■ **Description of the task**: Set down the full listing that follows, word for word.
** Data for analysis follows **
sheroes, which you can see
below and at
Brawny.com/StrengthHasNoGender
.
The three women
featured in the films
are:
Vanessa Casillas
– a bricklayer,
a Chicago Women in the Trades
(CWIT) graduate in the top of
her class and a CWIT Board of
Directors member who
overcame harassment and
** End of Data for analysis **
■ **Response below**:
sheroes, which you can see
below and at
Brawny.com/StrengthHasNoGender
.
The three women
featured in the films
are:
Vanessa Casillas
– a bricklayer,
a Chicago Women in the Trades
(CWIT) graduate in the top of
her class and a CWIT Board of
Directors member who
overcame harassment and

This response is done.